Investigate advanced classical algorithms such as XGBoost or Support Vector Machines for tabular data. One option would be to use the dataset from Project 2; alternatively, you could find a separate dataset of interest to you. Compare the performance these methods compare to those we studied in Unit 2.
Perform sentiment analysis, text summarization or other classical NLP tasks on commonly available datasets such as social media postings, product reviews, articles or papers, etc. What model(s)/techniques you will use? You might consider using LLMs/transformers as part of this project. How will you evaluate how well your model performs?
Investigate methods for utilizing transformer models/LLMs for structured/tabular data. How does few-shot or even zero-short learning perform on structured datasets we have looked at? Compare the results to methods we looked at in class.
Explore a search space of neural network architectures to find the optimal architecture or explore other hyperparameters. What search technique will you use? Consider investigating the Keras Tuner package to explore hyperparameters associated with a Keras model. The package includes different search strategies you can try.

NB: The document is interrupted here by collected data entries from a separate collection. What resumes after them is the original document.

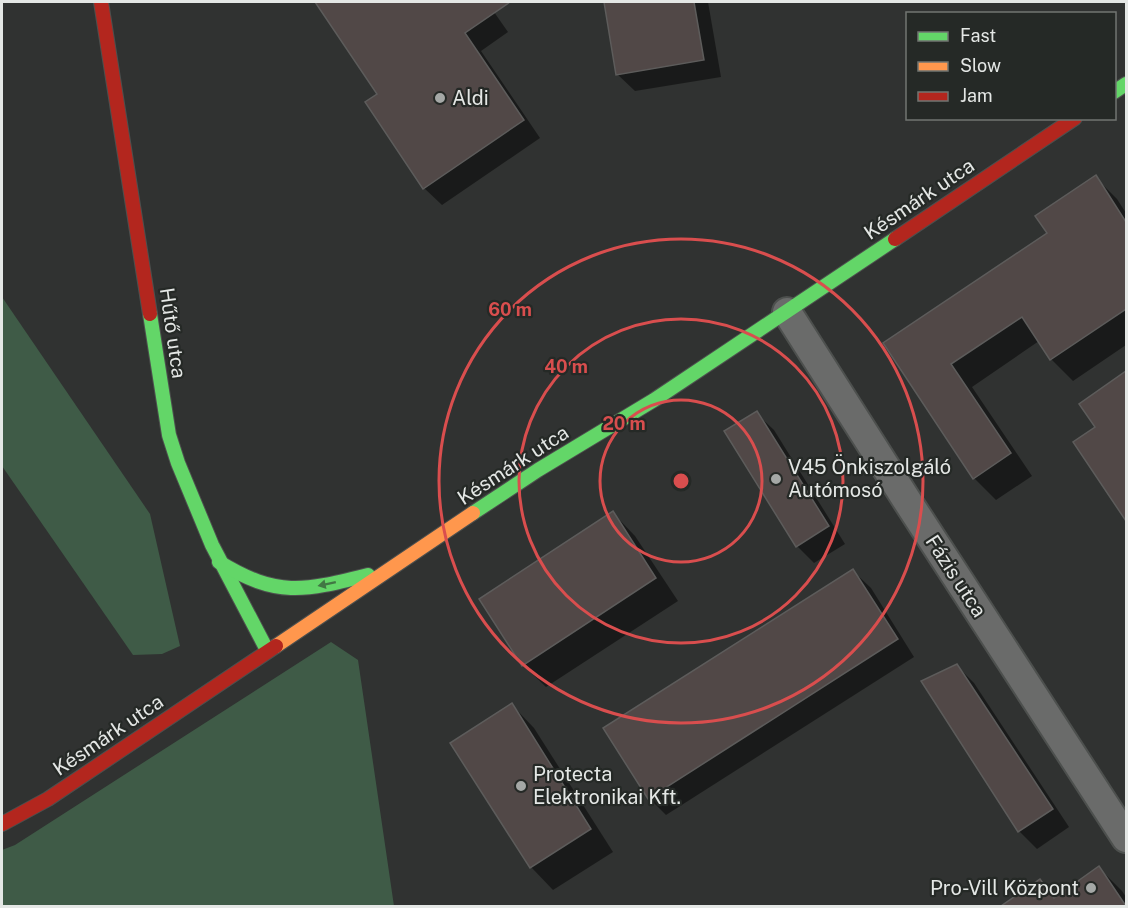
<svg xmlns="http://www.w3.org/2000/svg" width="1128" height="908" font-family="'Public Sans',sans-serif">
<style>
.green{fill:#3f5b47}
.shadow{fill:#0007}
.building{fill:#514847;stroke:#5d5c5b;stroke-width:1.5}
.lines{fill:none;stroke-linecap:round;stroke-linejoin:round}
.street-casing{stroke:#4d504e;stroke-width:32}
.fast-casing{stroke:#4d504e;stroke-width:16}
.slow-casing{stroke:#4d504e;stroke-width:16}
.jam-casing{stroke:#4d504e;stroke-width:16}
.street{stroke:#6a6b6a;stroke-width:28}
.fast{stroke:#63d668;stroke-width:14}
.slow{stroke:#ff974d;stroke-width:14}
.jam{stroke:#b3261e;stroke-width:14}
.oneway{fill:#417744}
.ring{fill:none;stroke:#d94e4e;stroke-width:3}
.poi-dot{fill:#a5a8a6;stroke:#252926;stroke-width:2}
.labels{text-anchor:middle;stroke-width:4.5;stroke-linejoin:round;paint-order:stroke}
.poi-label{font-size:20px;fill:#e4e7e5;stroke:#252926;text-anchor:start}
.street-label{font-size:20px;fill:#e4e7e5;stroke:#252926}
.centre{fill:#d94e4e;stroke:#252926;stroke-width:3}
.ring-label{font-size:18px;text-anchor:middle;font-weight:bold;fill:#d94e4e;stroke:#252926;stroke-width:4.5;stroke-linejoin:round;paint-order:stroke}
</style>
<rect width="100%" height="100%" fill="#303231"/>
<!-- green -->
<g class="green">
<path d="M2,297l148,217 30,132 -18,8 -29,1 -131,-189z"/>
<path d="M331,642l27,18 36,246h-392v-56l13,-5z"/>
</g>
<!-- shadow -->
<g class="shadow">
<path d="M317,2h170l21,30 -27,19 59,87 -98,67 -18,-17 -45,-94z"/>
<path d="M606,2h102l13,75 -86,14 -18,-17z"/>
<path d="M1095,177l22,22 9,14v132l-53,36 -22,-22 -12,-18 -67,46 60,89 -36,24 -22,-22 -89,-135 164,-110z"/>
<path d="M1126,373v146l-51,-77 22,-15 -16,-23z"/>
<path d="M756,413l18,17 71,114 -31,19 -17,-17z"/>
<path d="M613,513l22,23 43,65 -132,86 -23,-22z"/>
<path d="M853,571l18,17 43,69 -248,158 -17,-17z"/>
<path d="M956,665l18,18 95,144 -32,22 -18,-18 -96,-149z"/>
<path d="M512,705l22,23 79,124 -60,38 -22,-23z"/>
<path d="M1099,868l23,23 4,6v9h-123l37,-25 17,17z"/>
</g>
<!-- building -->
<g class="building">
<path d="M315,2h195l-45,31 59,87 -101,69 -58,-87 12,-8z"/>
<path d="M604,2h90l10,58 -88,15z"/>
<path d="M1096,175l30,47v87l-76,51 -28,-43 -71,47 60,89 -38,26 -90,-136 164,-110 -12,-17z"/>
<path d="M1126,371v150l-53,-79 22,-15 -16,-23z"/>
<path d="M757,411l72,115 -33,21 -72,-116z"/>
<path d="M613,511l43,67 -134,88 -43,-67z"/>
<path d="M853,569l45,70 -250,160 -45,-71z"/>
<path d="M957,664l96,145 -35,23 -97,-151z"/>
<path d="M512,703l79,126 -61,39 -80,-125z"/>
<path d="M1099,866l27,40h-125l39,-27 14,19z"/>
</g>
<g class="lines">
<defs>
<path id="street" d="M787,312l119,187 220,339"/>
<g id="fast">
<path d="M1114,92l12,-8"/>
<path d="M150,314l19,121 9,28 34,82 55,105"/>
<path d="M473,513l65,-43 116,-70 241,-161"/>
<path d="M219,562c59,36 85,29 149,13"/>
</g>
<path id="slow" d="M276,646l197,-133"/>
<g id="jam">
<path d="M101,2l49,312"/>
<path d="M895,239l180,-121"/>
<path d="M2,824l46,-25 228,-153"/>
</g>
</defs>
<!-- street casing -->
<use href="#street" class="street-casing"/>
<!-- fast casing -->
<use href="#fast" class="fast-casing"/>
<!-- slow casing -->
<use href="#slow" class="slow-casing"/>
<!-- jam casing -->
<use href="#jam" class="jam-casing"/>
<!-- street -->
<use href="#street" class="street"/>
<!-- fast -->
<use href="#fast" class="fast"/>
<!-- slow -->
<use href="#slow" class="slow"/>
<!-- jam -->
<use href="#jam" class="jam"/>
</g>
<!-- one-way arrows -->
<defs><path id="oneway-solid" d="M-6-.8H1V-3.2L6.5 0L1 3.2V.8H-6Z" transform="scale(1.5)"/></defs>
<use class="oneway" href="#oneway-solid" transform="translate(327 584) rotate(168)"/>
<!-- distance rings -->
<g class="ring">
<circle cx="681" cy="481" r="81"/>
<circle cx="681" cy="481" r="162"/>
<circle cx="681" cy="481" r="242"/>
</g>
<!-- markers -->
<g class="poi-dot">
<circle cx="440" cy="98" r="6"/>
<circle cx="776" cy="479" r="6"/>
<circle cx="521" cy="786" r="6"/>
<circle cx="1091" cy="888" r="6"/>
</g>
<g class="labels">
<!-- poi labels -->
<g class="poi-label">
<text x="452" y="105">Aldi</text>
<text x="788" y="474">V45 Önkiszolgáló<tspan x="788" dy="23">Autómosó</tspan></text>
<text x="533" y="781">Protecta<tspan x="533" dy="23">Elektronikai Kft.</tspan></text>
<text x="1079" y="895" text-anchor="end">Pro-Vill Központ</text>
</g>
<!-- street labels -->
<g class="street-label">
<text transform="translate(919 199) rotate(-34)" y="7">Késmárk utca</text>
<text transform="translate(173 333) rotate(82)" y="7">Hűtő utca</text>
<text transform="translate(513 465) rotate(-33)" y="7">Késmárk utca</text>
<text transform="translate(956 576) rotate(57)" y="7">Fázis utca</text>
<text transform="translate(108 735) rotate(-34)" y="7">Késmárk utca</text>
</g>
</g>
<circle cx="681" cy="481" r="9" class="centre"/>
<g class="ring-label">
<text x="510" y="316">60 m</text>
<text x="566" y="373">40 m</text>
<text x="624" y="430">20 m</text>
</g>
<!-- border -->
<rect width="1128" height="908" fill="none" stroke="#e4e7e5" stroke-width="6"/>
<!-- legend -->
<rect x="906" y="12" width="210" height="108" fill="#252926" stroke="#717572" stroke-width="1.5"/>
<rect x="918" y="32" width="30" height="9" fill="#63d668" stroke="#717572" stroke-width="1.5"/>
<text x="960" y="42" font-size="18" fill="#e4e7e5">Fast</text>
<rect x="918" y="62" width="30" height="9" fill="#ff974d" stroke="#717572" stroke-width="1.5"/>
<text x="960" y="72" font-size="18" fill="#e4e7e5">Slow</text>
<rect x="918" y="92" width="30" height="9" fill="#b3261e" stroke="#717572" stroke-width="1.5"/>
<text x="960" y="102" font-size="18" fill="#e4e7e5">Jam</text>
</svg>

Model Chaining and Serving – Create multiple models that can be chanined together and serve them as part of an inference server deployment. For example, a first model could do image to text and a second model could do sentiment analysis on the text produced by the first.
Truthfulness of LLMs – Run the TruthfulQA benchmark on a number of LLMs from Hugging Face and report the results.

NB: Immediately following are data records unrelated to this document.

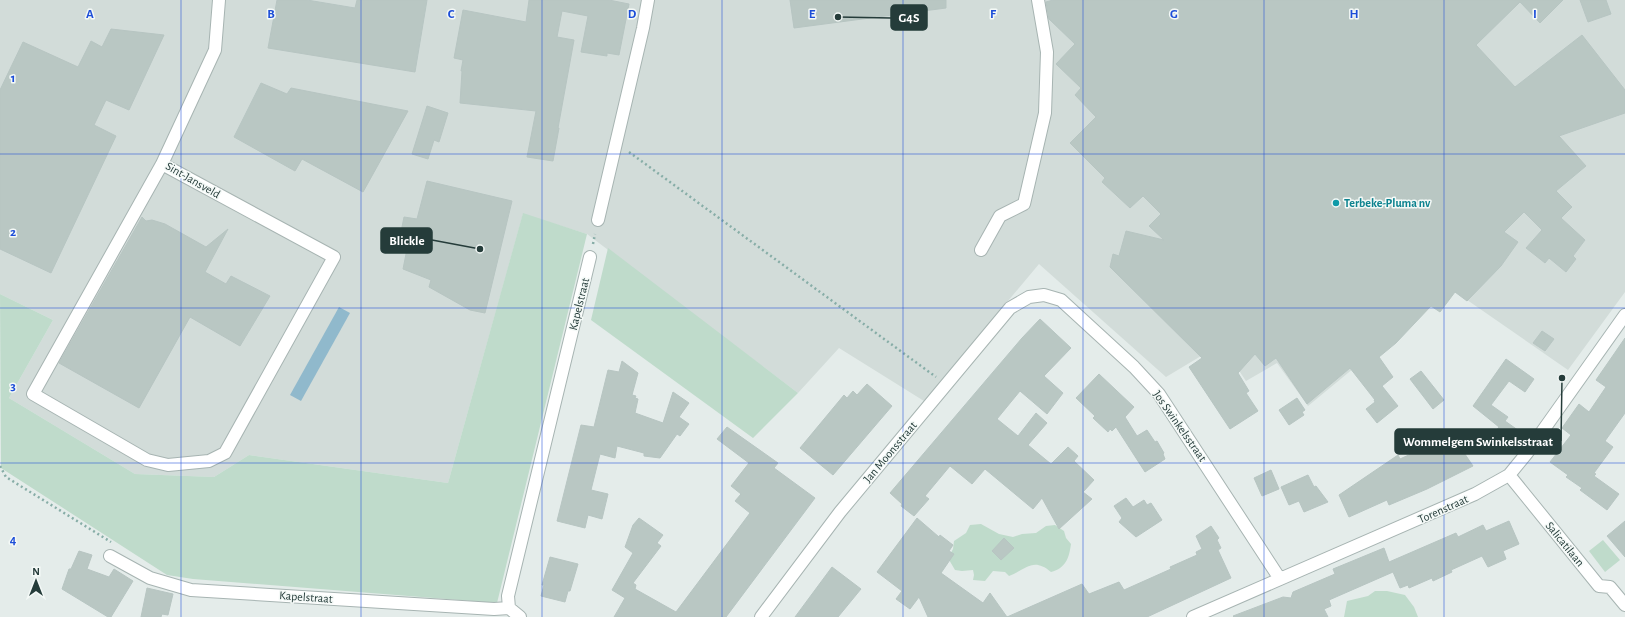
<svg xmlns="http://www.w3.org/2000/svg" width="1625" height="617" font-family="'Alegreya Sans',sans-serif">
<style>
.built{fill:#d2dcd9}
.green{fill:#bfdbcb}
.water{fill:#90b9cc}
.building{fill:#b9c7c3;stroke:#b7c5c2}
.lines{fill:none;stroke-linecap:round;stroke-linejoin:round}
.minor-casing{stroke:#a7b4b2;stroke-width:14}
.path{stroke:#87ada7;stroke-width:2.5;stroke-dasharray:2 3;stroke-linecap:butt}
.minor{stroke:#fff;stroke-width:12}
.grid{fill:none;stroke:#1d4ed8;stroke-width:1;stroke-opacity:0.55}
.culture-dot{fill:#0f9aa8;stroke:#f4f9f7;stroke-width:1.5}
.labels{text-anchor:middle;stroke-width:3;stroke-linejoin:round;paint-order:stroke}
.street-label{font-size:12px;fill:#253c3a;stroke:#f4f9f7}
.culture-label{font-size:12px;font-weight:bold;fill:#0d838f;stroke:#f4f9f7;text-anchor:start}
.grid-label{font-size:13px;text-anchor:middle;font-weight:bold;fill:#1d4ed8;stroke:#f4f9f7;stroke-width:3;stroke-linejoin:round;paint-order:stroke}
.leader{fill:none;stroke:#253c3a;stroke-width:1.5}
.callout-dot{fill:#253c3a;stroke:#f4f9f7;stroke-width:1.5}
.callout{fill:#253c3a;stroke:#253c3a;stroke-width:1.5}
.callout-label{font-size:13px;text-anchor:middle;font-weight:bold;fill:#fff}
</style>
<rect width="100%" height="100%" fill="#e4ecea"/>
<path class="built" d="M0,0h1625v292l-57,78 -124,-86 -50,51 -86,71 -31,-43 -31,18 -25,-37 -55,33 -127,-113 -115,137 -85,-53 -41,45 -211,-159 -64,-20 -75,269 -199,-28 -35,22 -79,-3 -126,-76 44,-78 -53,-26z"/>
<path class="green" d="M523,213l64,21 -90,369 -304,-24 -26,-4 -166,-107 -1,-174 53,26 -44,78 126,76 79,3 35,-22 199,28z
M608,248l190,145 -45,45 -162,-118z
M981,524l18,10 14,3 9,-3 14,-1 10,-7 9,-1 9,6 2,7 5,6c-2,14 -5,24 -20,28 -18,-15 -24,-3 -42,4l-4,-4 -12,-1 -8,10 -12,-1 1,-5 -1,-5 -11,1 -7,-1 -7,-12 5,-9 1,-8 12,-8 4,-8z
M1603,540l17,20 -15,12 -16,-21z
M1375,591h12l18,4 9,12 4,10h-74l3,-16 21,-5z"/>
<path class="water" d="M339,307l11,6 -49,88 -11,-6z"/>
<path class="building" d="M277,0h30l48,8 2,-8h70l-12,72 -147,-24z
M529,0h80l20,4 -10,51 -12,-2v3l-26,-4 7,-36 -26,-5 -5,26 17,3 -16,88h1l-6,33 -26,-4 9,-46 -76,-8 2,-32h-1l2,-11 -9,-2 9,-48 63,12z
M790,0h156v8l-152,20z
M1053,0h510l-23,23 -20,-21 -44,43 39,42 67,-52 43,55v23l-66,23 27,30 -30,25 16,16 -11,11 24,22 -12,16 3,3 -10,13 -17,-14 -4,5 -19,-15 16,-18 -18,-18 -20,20 14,10 -17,24 -34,35 -12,-9 -15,20 -9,-6 -35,37 -17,14 14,20 -11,9 16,20 -21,17 -11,-14 9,-7 -1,-2h1l-25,-32 -43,36 -31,-46 -11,8 -10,-12 -17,19 11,18 -3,2 12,18 -28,18 -41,-62 13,-9 -92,-91 3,-13 6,2 7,-25 38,9 -15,-14 12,-12 -18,-18 -13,12 -28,-26 3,-4 -35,-35 26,-26 -21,-22 6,-7 -25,-24 19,-20 -26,-25 -3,-17z
M1580,0h26l5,14 -23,8z
M111,29l53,6 -35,75 -23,-10 -12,25 22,11 -65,137 -51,-24v-159l23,-48 55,25 13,-26 11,6z
M261,83l26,11 4,-6 117,23 -45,81 -61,-33 -7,12 -61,-34z
M427,106l21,7 -9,29 -5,-2 -6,19 -16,-5z
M427,181l85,20 -27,112 -15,-3 -41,-23 2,-7 -28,-11 5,-25 -9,-2 5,-25 13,2z
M142,217l4,4 6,-1 13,4 41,23 22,-18 -23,43 21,12 5,-8 39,20 -30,50 -50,-29 -51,91 -80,-45z
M1040,319l31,29 -27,28 19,17 -16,21 -27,-23 -23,28 21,17 18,-23 11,10 -19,22 23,19 17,-17 10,9 -4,5 20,19 -11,12 9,7 -33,30 -17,-31 -9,11 -48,-40 -13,15 -22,-18 -25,30 4,3 -15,17 -13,-10 1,-2 -12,-11 132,-155z
M1542,331l12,8 -9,12 -12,-8z
M1625,338v75l-20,28 8,6 -19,26 2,1 -2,2 25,18 -12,16 -27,-20 2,-2 -16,-11 2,-2 -18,-13 21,-27 -9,-7 17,-24 10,8 17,-25 -10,-7z
M1506,359l28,20 -9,13 -16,-11 -18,24 17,12 -3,4 17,12 -9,12 -18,-13 4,-5 -26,-21z
M622,361l16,12 -6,22 4,1 -1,2 3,1 -3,14 28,10 10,-31 16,11 -10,14 10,7 -9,12 -3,-2 -17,24 -16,-2v-3l-27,-7 -2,12 -15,-4 -9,36 17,4 -6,25 -14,-4 -3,13 -28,-7 24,-96 13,2 14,-57 11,2z
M1421,371l23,29 -11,9 -23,-30z
M1099,374l35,33 -9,10 12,19 10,-6 8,12 2,-1 7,12 -1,1 2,5 -20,13 -29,-45 -4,4 -2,-2 -2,3 -15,-14 2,-2 -19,-18z
M867,384l25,22 -59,69 -33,-27 44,-53 3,3 6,-7 4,4z
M1297,398l8,12 -3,2 2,3 -15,10 -10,-15z
M727,427l51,36 -4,5 41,30 -89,119h-112l11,-19 -13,-8 21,-37 -8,-6 8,-22 6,-7 24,17 -6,8 4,3 -28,37 3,2 -1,4 41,23 74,-99 -15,-12 6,-7 -10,-8 18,-23 -32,-24z
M1452,435l21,31 -46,23 -38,16 -2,-5 -38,17 -10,-22 59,-40 2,4z
M1271,470l8,19 -17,7 -8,-18z
M1308,475l6,12 2,-1 12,16 -24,10 -5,-11 -10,4 -8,-18z
M1126,498l7,9 11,-7 3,5 4,-2 11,17 -26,17 -17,-15 3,-4 -8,-12z
M917,518l22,19 1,-2 13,10 -4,6 5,3 -13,19 42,30 7,-10 17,24h-79l-9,-20 -9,12 -14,-10 6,-8 -25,-19z
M1509,521l10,23 -16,7 3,8 -18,8 -6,-11 -31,14 1,2 -19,9 -1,-3 -23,10 -1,-3 -8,3 -7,-16 -64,28 2,6 -7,3 4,8h-94l-1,-1 50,-19 8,1 2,-6 42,-18 -2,-5 51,-21 5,14 67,-29 2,4 25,-12 3,6z
M1625,521v36l-18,-21z
M1211,526l8,12 -2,2 4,8 -3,2 13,28 -84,39h-140l75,-33 7,10 30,-12 5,8 47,-21 -1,-2 27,-12 -1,-3 6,-3 -6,-13z
M1004,538l10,10 -13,12 -9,-9z
M79,551l13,4 -5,14 22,8 5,-8 19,12 -22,36h-3l-46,-28 7,-20h2z
M550,557l28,7 -8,27h-2l-3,11 -24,-6 3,-11h-2z
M832,567l29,22 -23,28h-43z
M147,588l26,6 -5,21 -6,-1 -1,3h-20z"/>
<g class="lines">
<g class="minor-casing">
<path id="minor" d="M162,164l-129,230 114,66 21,5 41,-4 16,-8 109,-196 -172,-93 53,-114 4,-50
M598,220l45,-192 5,-28
M981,250l19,-34 24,-12 21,-91 2,-61 -9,-52
M1509,475l90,111 11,1 15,18
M110,556l40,22 41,12 303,19 15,-1 11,9
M509,608l-1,-12 82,-339
M761,617l79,-105 170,-204 19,-11 15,-2 17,5 73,67 25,27 121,185
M1193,617l282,-123 34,-19 18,-22 98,-138"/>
</g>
<path class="path" d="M629,152l307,225
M593,244l2,-10
M0,466l6,11 105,65"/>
<use href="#minor" class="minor"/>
</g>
<path class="grid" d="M181,0v617M361,0v617M542,0v617M722,0v617M903,0v617M1083,0v617M1264,0v617M1444,0v617M0,154h1625M0,308h1625M0,463h1625"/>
<circle class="culture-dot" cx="1336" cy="203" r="4"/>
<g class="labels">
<g class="street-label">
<text transform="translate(193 180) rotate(30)" y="4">Sint-Jansveld</text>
<text transform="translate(579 304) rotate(-76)" y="4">Kapelstraat</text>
<text transform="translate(1180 426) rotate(55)" y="4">Jos Swinkelsstraat</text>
<text transform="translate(890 452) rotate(-50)" y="4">Jan Moonsstraat</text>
<text transform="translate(1443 509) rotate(-24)" y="4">Torenstraat</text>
<text transform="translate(1565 544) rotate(51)" y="4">Salicatilaan</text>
<text transform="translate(306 597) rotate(4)" y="4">Kapelstraat</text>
</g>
<g class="culture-label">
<text x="1344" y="207">Terbeke-Pluma nv</text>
</g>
</g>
<g class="grid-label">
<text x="90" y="18">A</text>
<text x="271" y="18">B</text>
<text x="451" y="18">C</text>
<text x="632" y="18">D</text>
<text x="812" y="18">E</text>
<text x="993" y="18">F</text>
<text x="1174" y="18">G</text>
<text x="1354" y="18">H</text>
<text x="1535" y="18">I</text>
<text x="13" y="82">1</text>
<text x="13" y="236">2</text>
<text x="13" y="390">3</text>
<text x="13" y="544">4</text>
</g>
<path class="leader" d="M838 17L891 18M480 249L432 240M1562 378L1561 441"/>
<g class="callout-dot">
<circle cx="838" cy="17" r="4"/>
<circle cx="480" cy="249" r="4"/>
<circle cx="1562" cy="378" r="4"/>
</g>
<g class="callout">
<rect x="891" y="5" width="36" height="25" rx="4"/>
<rect x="381" y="228" width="51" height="25" rx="4"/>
<rect x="1395" y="429" width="166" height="25" rx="4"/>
</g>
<g class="callout-label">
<text x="909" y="22">G4S</text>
<text x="407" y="245">Blickle</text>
<text x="1478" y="446">Wommelgem Swinkelsstraat</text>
</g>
<g transform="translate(36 581)" stroke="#f4f9f7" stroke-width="3" paint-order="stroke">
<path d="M0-3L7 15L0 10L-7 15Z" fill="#253c3a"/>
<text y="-6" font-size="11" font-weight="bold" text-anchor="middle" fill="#253c3a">N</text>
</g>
</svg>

LLM fine-tuning – Fine tune a language model on a specific task of interest to you. Think about a problem that will allow you to build a data set that can be used for fine-tuning. Evaluate the model on the task both before and after fine-tuning. Also, evaluate the model on a different task, both before and after the fine-tuning. Does the fine-tuning process cause the model to “forget” (i.e., get worse at) the task it was not fine-tuned on?